== PASSAGE ==
Inhibition of Gi/o‐proteins prevents hypoxia‐induced impairment of beta2‐adrenergic signalling in primary rat alveolar epithelial cells

Hypoxia inhibits lung alveolar reabsorption, whereas β2‐adrenergics stimulate. Hypoxia inhibits β2‐adrenergic signaling in a variety of tissues, but effects on alveolar epithelium are not known. To test this, primary rat alveolar type II cells were isolated, cultured to confluence, and incubated in normoxia or hypoxia (3% O2) for 24 hours. cAMP production was measured as an indicator of receptor function and adenylyl cyclase (AC) activity. Maximal terbutalin stimulated cAMP production was decreased by ∼30% in hypoxia; potency of terbutaline‐stimulation was not affected. However, forskolin‐stimulated AC was not inhibited by hypoxia. Receptor density assessed by ICYP binding in absence and presence of β2‐specific antagonist ICI‐118.551 (100μM) was decreased in hypoxia (−25%). To identify possible contribution of G proteins (Gs, Gi/o) to decrease cAMP production in hypoxia, AII cells were incubated with pertussis toxin (PTX; 0.5ng/ml) for 2 hours in normoxia or hypoxia before stimulation with terbutaline. PTX increased terbutalin‐stimulated cAMP production of hypoxic AII cells to normoxic control values, but did not further increase cAMP production in normoxia. PTX did not affect terbutalin potency. Our data suggest that hypoxia‐induced decrease in β2‐adrenergic signaling results mainly from an increased activity of Gi/o proteins.
===
» **YOUR GOAL**
(a) In the abstract, what oxygen level defined hypoxia, and how long were the cells incubated?
(b) By what percentage did hypoxia decrease receptor density?
(c) What concentration of pertussis toxin was used, and for how long?
== RECORDS ==
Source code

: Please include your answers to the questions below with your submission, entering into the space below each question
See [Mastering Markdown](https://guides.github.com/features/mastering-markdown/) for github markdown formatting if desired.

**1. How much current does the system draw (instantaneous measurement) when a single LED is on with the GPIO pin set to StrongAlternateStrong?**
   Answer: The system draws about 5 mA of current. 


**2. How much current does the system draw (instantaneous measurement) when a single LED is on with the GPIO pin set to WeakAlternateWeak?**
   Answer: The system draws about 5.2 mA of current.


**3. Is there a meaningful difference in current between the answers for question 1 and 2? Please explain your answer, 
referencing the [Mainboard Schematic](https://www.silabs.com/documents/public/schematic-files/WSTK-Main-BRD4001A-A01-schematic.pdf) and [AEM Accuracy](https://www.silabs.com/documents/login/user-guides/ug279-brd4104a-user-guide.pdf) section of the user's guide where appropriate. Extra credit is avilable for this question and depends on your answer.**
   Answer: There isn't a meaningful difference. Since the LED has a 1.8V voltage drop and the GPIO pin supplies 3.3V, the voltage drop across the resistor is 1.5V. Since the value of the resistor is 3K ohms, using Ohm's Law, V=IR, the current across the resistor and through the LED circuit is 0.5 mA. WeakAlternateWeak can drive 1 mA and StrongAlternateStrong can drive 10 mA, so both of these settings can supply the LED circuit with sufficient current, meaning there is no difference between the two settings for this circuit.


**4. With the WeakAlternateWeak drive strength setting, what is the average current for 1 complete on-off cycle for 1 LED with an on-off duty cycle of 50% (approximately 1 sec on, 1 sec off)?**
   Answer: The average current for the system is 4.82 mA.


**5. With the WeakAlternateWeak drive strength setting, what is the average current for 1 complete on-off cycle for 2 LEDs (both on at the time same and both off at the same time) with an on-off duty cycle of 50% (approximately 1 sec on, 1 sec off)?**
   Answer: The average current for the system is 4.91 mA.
===
» **OUTPUT FOR THIS TASK**
(a) 3% O2, for 24 hours.
(b) By 25%.
(c) 0.5 ng/ml, for 2 hours.